= Exercise details =
Rewrite the rows below, from the first one through the one containing "27: (30, 49)", inclusive, as a Markdown table with the columns No. and Text, where No. gives each row's number and Text gives the row itself. Skip blank lines, and leave the pictures out of the table.

= Extracted records =
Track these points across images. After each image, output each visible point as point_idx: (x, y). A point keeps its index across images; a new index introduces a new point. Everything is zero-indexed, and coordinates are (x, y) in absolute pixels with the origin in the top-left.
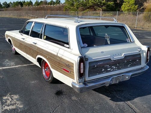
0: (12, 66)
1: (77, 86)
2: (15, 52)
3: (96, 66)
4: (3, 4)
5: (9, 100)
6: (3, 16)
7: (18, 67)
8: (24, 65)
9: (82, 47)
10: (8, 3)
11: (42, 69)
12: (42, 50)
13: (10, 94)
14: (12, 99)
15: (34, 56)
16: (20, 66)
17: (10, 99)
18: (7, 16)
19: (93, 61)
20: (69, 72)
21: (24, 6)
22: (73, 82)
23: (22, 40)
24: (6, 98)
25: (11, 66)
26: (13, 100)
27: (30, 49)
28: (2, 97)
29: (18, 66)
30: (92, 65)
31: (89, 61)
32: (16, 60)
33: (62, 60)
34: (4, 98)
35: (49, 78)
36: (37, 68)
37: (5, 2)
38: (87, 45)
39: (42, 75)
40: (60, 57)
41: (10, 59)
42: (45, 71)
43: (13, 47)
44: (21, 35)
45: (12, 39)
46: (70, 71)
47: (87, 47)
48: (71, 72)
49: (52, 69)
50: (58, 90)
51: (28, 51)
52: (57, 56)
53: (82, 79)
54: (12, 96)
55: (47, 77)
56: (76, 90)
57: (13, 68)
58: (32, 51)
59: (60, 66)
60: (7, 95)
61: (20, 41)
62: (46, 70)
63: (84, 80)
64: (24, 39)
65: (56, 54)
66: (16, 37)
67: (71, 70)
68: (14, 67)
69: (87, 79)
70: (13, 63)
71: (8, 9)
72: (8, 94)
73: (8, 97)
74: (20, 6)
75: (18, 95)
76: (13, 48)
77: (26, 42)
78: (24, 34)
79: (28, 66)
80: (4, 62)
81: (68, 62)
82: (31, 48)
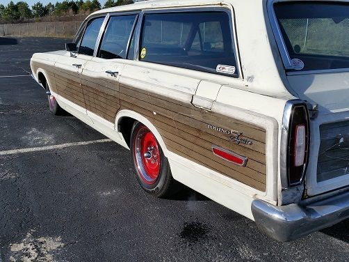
0: (47, 145)
1: (276, 216)
2: (55, 108)
3: (342, 140)
4: (34, 8)
5: (28, 255)
6: (32, 35)
7: (64, 148)
8: (80, 143)
9: (287, 71)
10: (44, 6)
11: (132, 153)
12: (136, 90)
13: (35, 235)
14: (38, 250)
15: (108, 113)
16: (69, 145)
17: (34, 253)
18: (42, 34)
19: (333, 120)
20: (240, 161)
21: (81, 12)
22: (258, 201)
23: (75, 69)
24: (21, 246)
25: (42, 146)
26: (43, 255)
27: (97, 92)
28: (8, 243)
29: (64, 145)
30: (331, 136)
31: (321, 120)
32: (58, 129)
33: (211, 120)
34: (12, 250)
35: (157, 180)
36: (116, 152)
37: (39, 4)
38: (302, 65)
39: (135, 171)
40: (201, 111)
41: (43, 126)
42: (143, 159)
43: (50, 94)
44: (72, 56)
45: (48, 72)
46: (244, 159)
47: (302, 70)
48: (250, 163)
49: (168, 153)
50: (188, 220)
51: (91, 99)
52: (190, 106)
53: (294, 190)
54: (42, 243)
55: (149, 180)
56: (271, 231)
57: (49, 150)
58: (103, 100)
59: (200, 142)
60: (25, 237)
61: (68, 72)
62: (145, 155)
63: (300, 195)
64: (79, 66)
65: (185, 99)
66: (57, 65)
67: (251, 155)
68: (51, 147)
69: (315, 187)
70: (48, 138)
71: (44, 18)
72: (29, 235)
73: (29, 246)
74: (71, 10)
75: (59, 239)
76: (51, 98)
77: (85, 73)
78: (79, 53)
79: (90, 144)
80: (25, 134)
81: (238, 123)
82: (100, 89)
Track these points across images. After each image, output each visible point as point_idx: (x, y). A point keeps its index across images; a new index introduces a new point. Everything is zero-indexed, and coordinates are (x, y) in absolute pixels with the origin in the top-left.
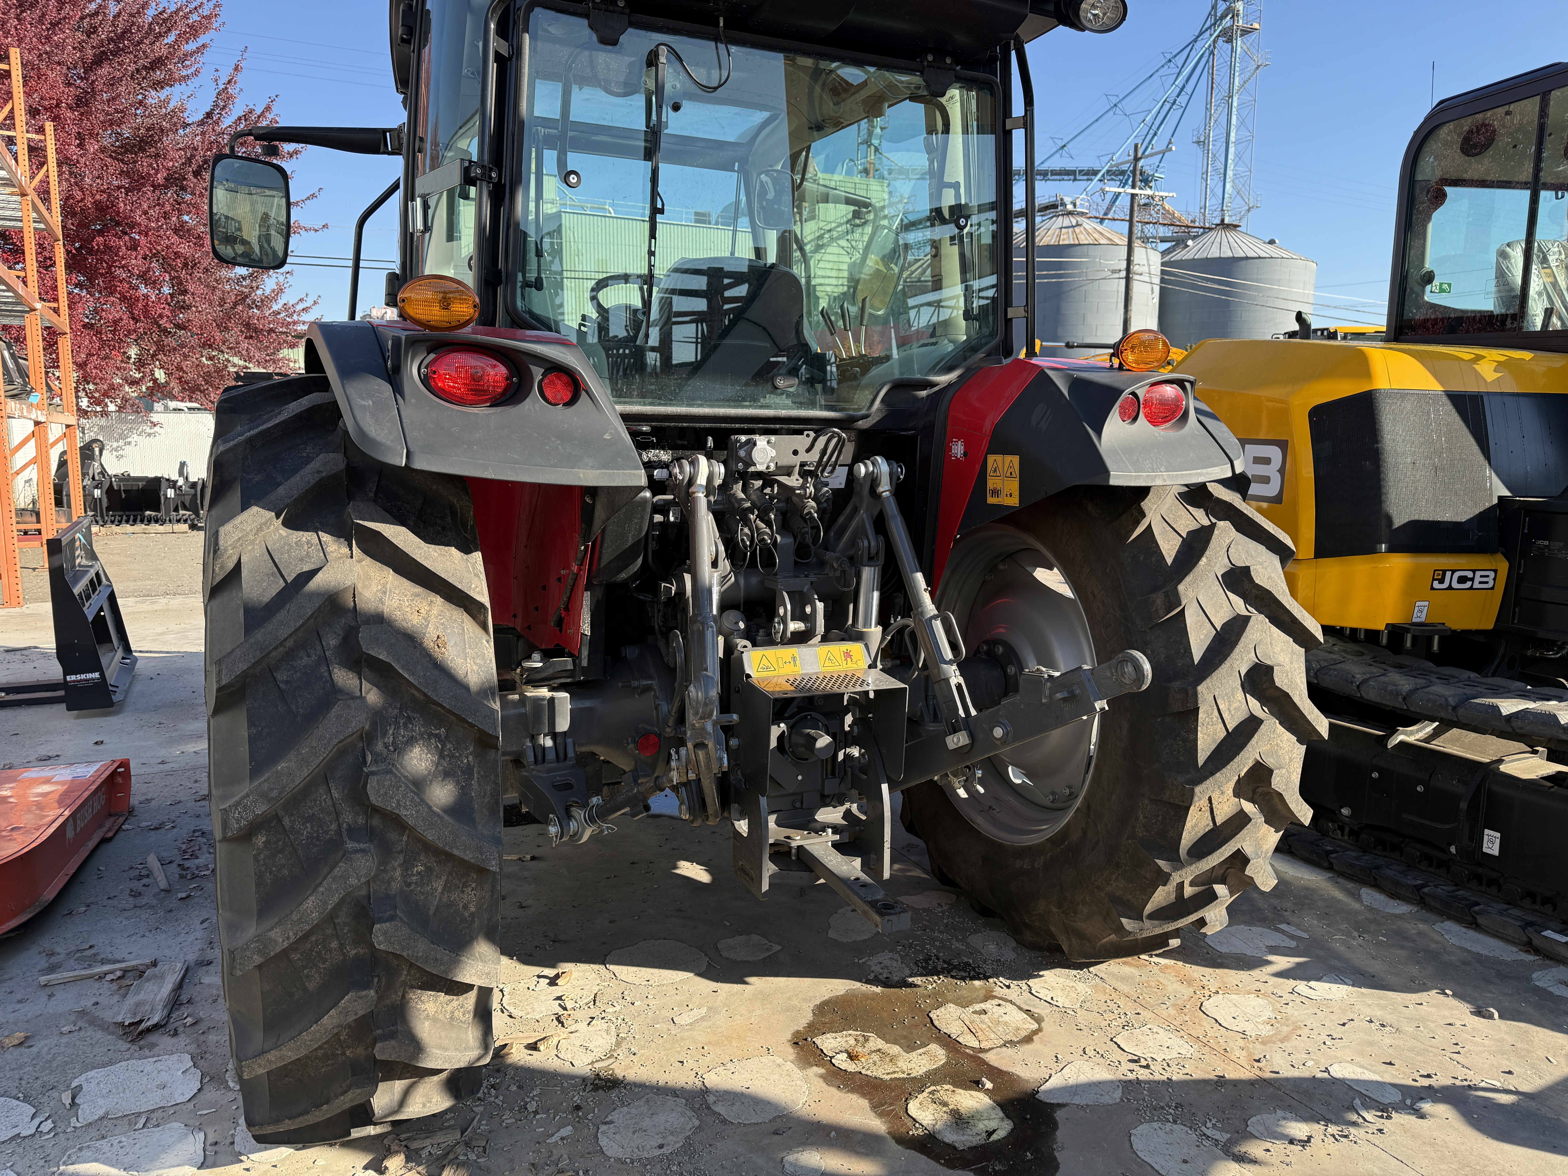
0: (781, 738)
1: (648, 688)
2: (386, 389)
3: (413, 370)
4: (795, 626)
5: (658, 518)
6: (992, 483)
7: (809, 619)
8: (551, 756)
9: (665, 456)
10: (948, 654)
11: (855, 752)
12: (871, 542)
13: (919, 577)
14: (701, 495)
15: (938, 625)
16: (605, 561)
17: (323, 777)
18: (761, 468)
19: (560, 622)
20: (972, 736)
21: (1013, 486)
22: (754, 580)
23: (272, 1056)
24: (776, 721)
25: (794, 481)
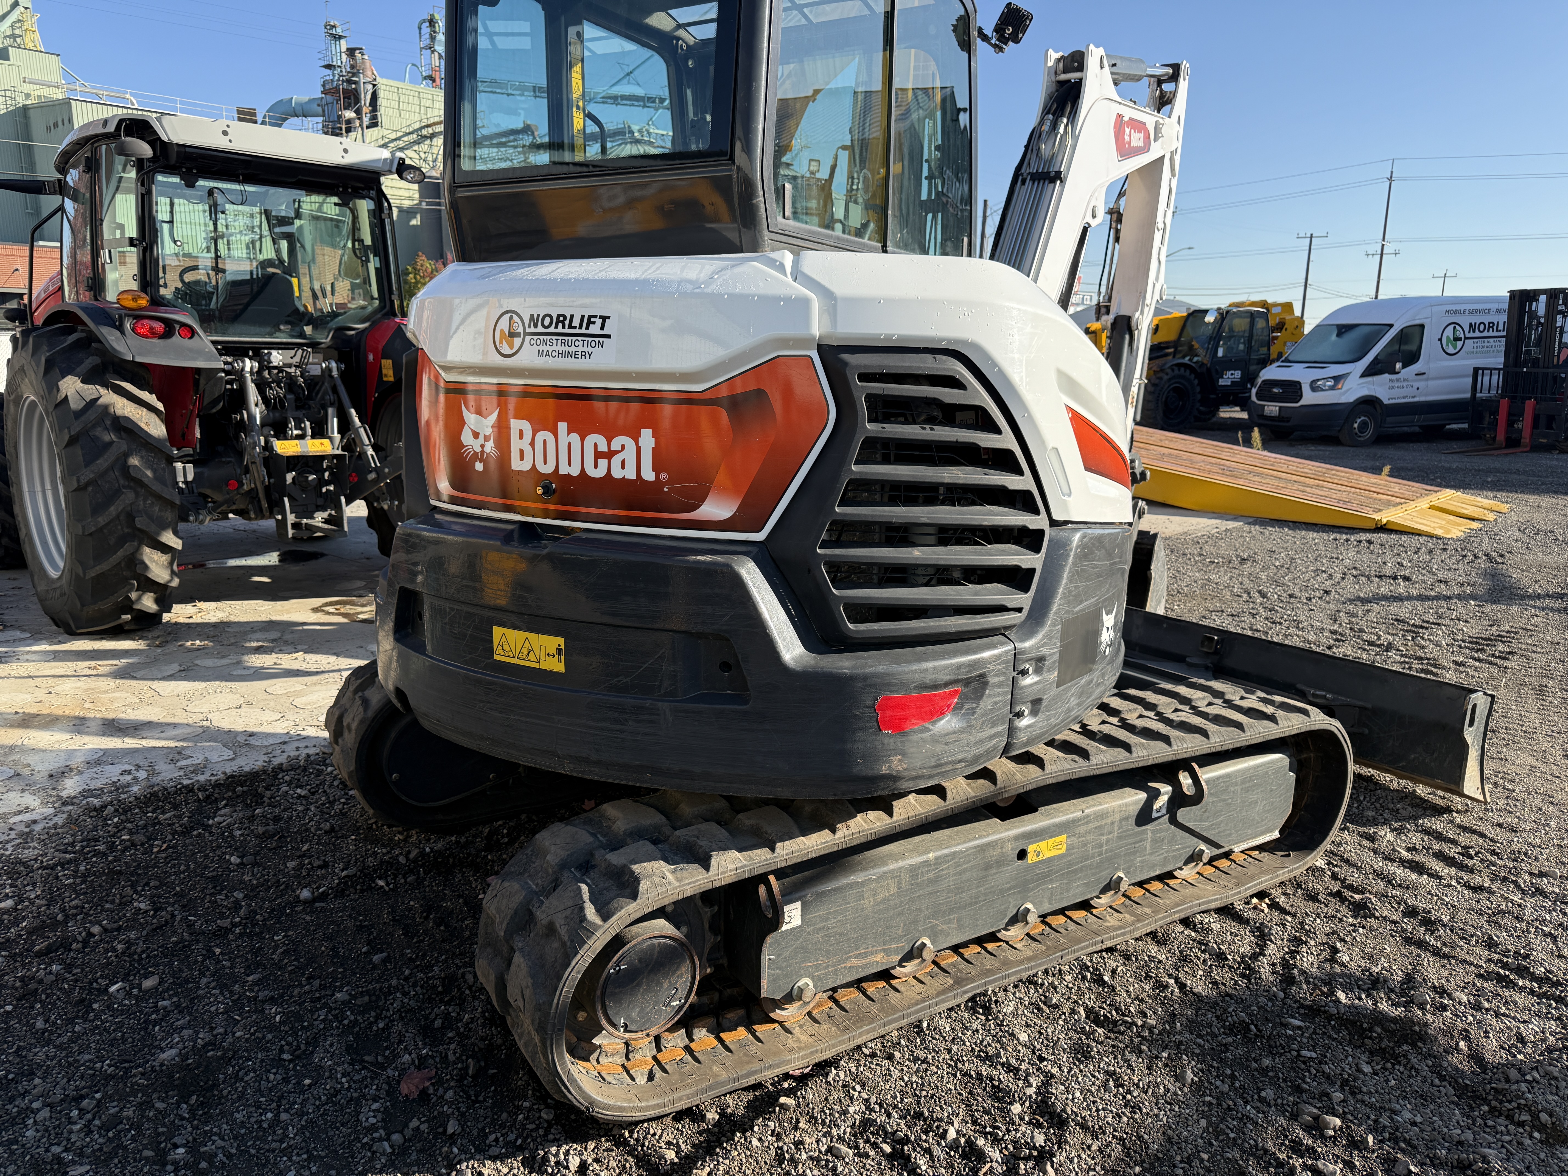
0: (294, 478)
1: (229, 462)
2: (118, 333)
3: (128, 325)
4: (296, 432)
5: (228, 386)
6: (384, 371)
7: (303, 429)
8: (186, 491)
9: (229, 359)
10: (367, 442)
11: (332, 488)
12: (331, 397)
13: (353, 411)
14: (248, 375)
15: (362, 431)
16: (205, 403)
17: (111, 468)
18: (275, 364)
19: (184, 435)
20: (378, 474)
21: (391, 373)
22: (277, 415)
23: (97, 568)
24: (290, 471)
25: (292, 370)
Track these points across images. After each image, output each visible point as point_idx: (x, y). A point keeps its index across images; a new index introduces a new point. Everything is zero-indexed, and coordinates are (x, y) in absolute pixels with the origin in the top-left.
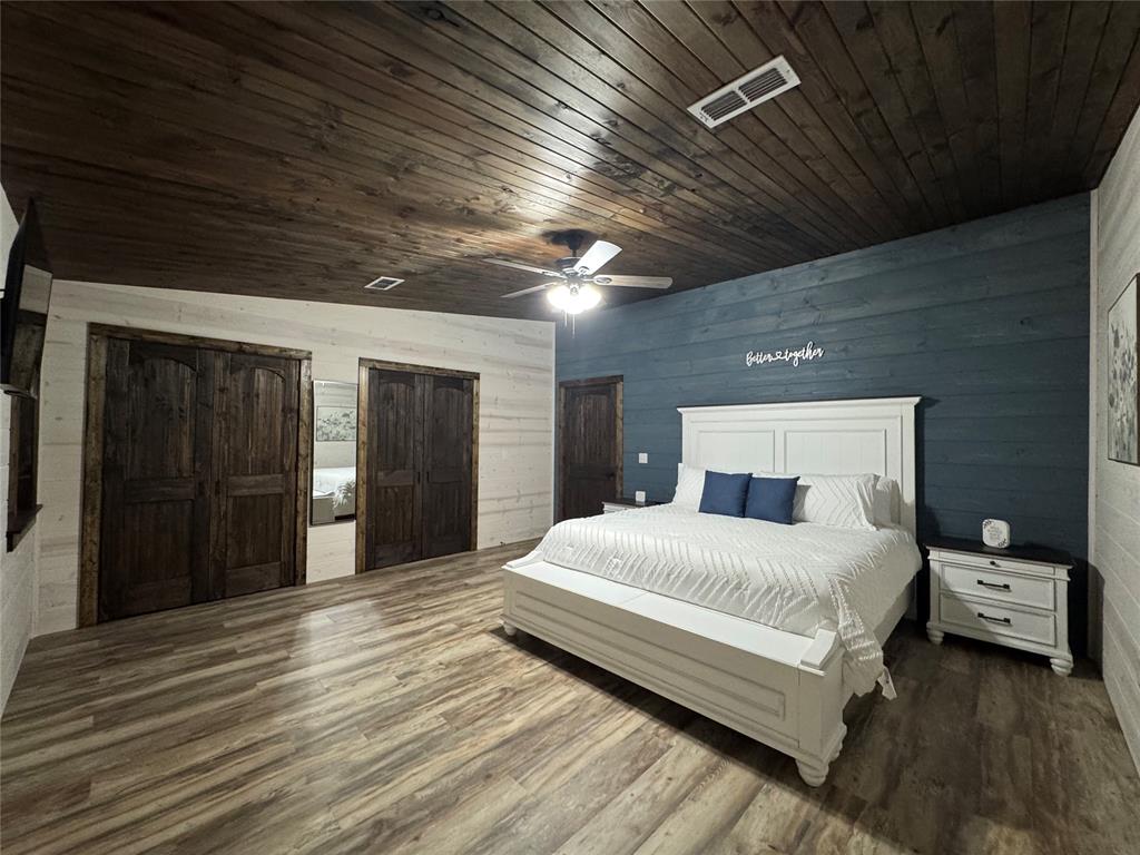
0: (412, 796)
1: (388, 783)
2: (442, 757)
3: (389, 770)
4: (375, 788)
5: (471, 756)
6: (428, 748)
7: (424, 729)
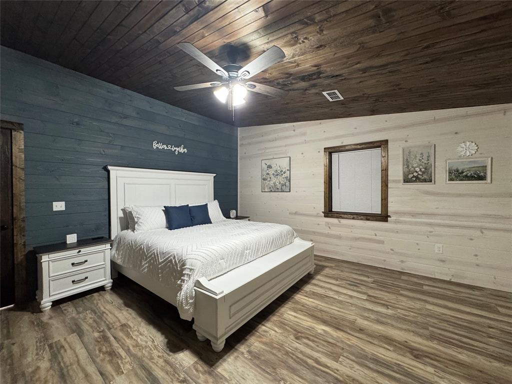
0: (394, 351)
1: (399, 364)
2: (365, 349)
3: (393, 368)
4: (406, 368)
5: (356, 338)
6: (365, 357)
7: (355, 365)
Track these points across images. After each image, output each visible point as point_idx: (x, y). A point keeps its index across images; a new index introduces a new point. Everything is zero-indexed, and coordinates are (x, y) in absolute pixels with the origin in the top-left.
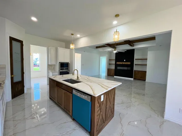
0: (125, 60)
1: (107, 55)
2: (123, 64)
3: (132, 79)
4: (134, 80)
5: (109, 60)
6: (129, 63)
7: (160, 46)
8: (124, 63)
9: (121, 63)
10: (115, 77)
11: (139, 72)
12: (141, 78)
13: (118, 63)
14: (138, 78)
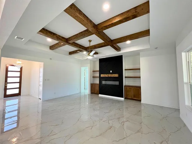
0: (111, 72)
1: (89, 65)
3: (122, 99)
4: (125, 101)
6: (116, 75)
7: (156, 48)
8: (110, 75)
9: (106, 76)
10: (100, 95)
11: (131, 87)
12: (134, 97)
13: (102, 75)
14: (131, 98)
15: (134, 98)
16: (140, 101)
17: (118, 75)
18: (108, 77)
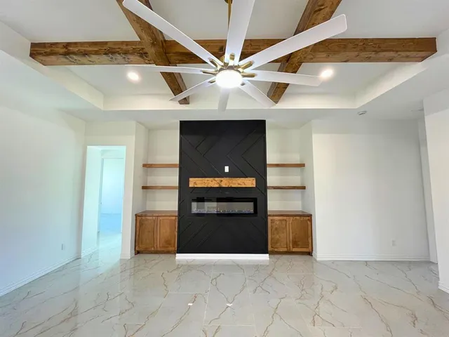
0: (227, 169)
1: (132, 139)
2: (223, 185)
5: (144, 166)
6: (250, 182)
8: (225, 182)
9: (212, 183)
10: (180, 256)
11: (285, 218)
12: (295, 244)
13: (195, 182)
14: (285, 250)
15: (294, 250)
16: (310, 254)
17: (254, 182)
18: (220, 188)
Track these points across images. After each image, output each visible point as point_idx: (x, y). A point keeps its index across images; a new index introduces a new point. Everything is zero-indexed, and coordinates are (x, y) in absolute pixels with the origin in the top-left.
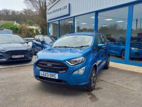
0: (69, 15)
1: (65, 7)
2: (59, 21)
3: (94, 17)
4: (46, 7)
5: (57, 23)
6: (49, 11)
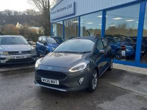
0: (74, 14)
1: (70, 6)
2: (63, 21)
3: (101, 16)
4: (49, 6)
5: (61, 23)
6: (53, 11)
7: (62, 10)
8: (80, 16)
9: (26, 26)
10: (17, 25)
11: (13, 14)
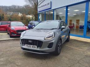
0: (51, 8)
1: (48, 4)
2: (45, 12)
3: (65, 9)
4: (38, 3)
6: (39, 6)
7: (44, 6)
8: (54, 10)
9: (24, 15)
10: (19, 15)
11: (17, 8)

= Result of this exercise =
| No. | Text |
|---|---|
| 1 | Track these points across images. After each image, output each visible point as point_idx: (x, y). A point keeps its index across images; a new index introduces a new point. Everything is zero-indexed, and coordinates are (x, y) in absolute pixels with the origin in the top-left. |
| 2 | 0: (12, 66) |
| 3 | 1: (77, 86) |
| 4 | 2: (15, 52) |
| 5 | 3: (96, 66) |
| 6 | 4: (3, 4) |
| 7 | 5: (9, 100) |
| 8 | 6: (3, 16) |
| 9 | 7: (18, 67) |
| 10 | 8: (24, 65) |
| 11 | 9: (82, 47) |
| 12 | 10: (8, 3) |
| 13 | 11: (42, 69) |
| 14 | 12: (42, 50) |
| 15 | 13: (10, 94) |
| 16 | 14: (12, 99) |
| 17 | 15: (34, 56) |
| 18 | 16: (20, 66) |
| 19 | 17: (10, 99) |
| 20 | 18: (7, 16) |
| 21 | 19: (93, 61) |
| 22 | 20: (69, 72) |
| 23 | 21: (24, 6) |
| 24 | 22: (73, 82) |
| 25 | 23: (22, 40) |
| 26 | 24: (6, 98) |
| 27 | 25: (11, 66) |
| 28 | 26: (13, 100) |
| 29 | 27: (30, 49) |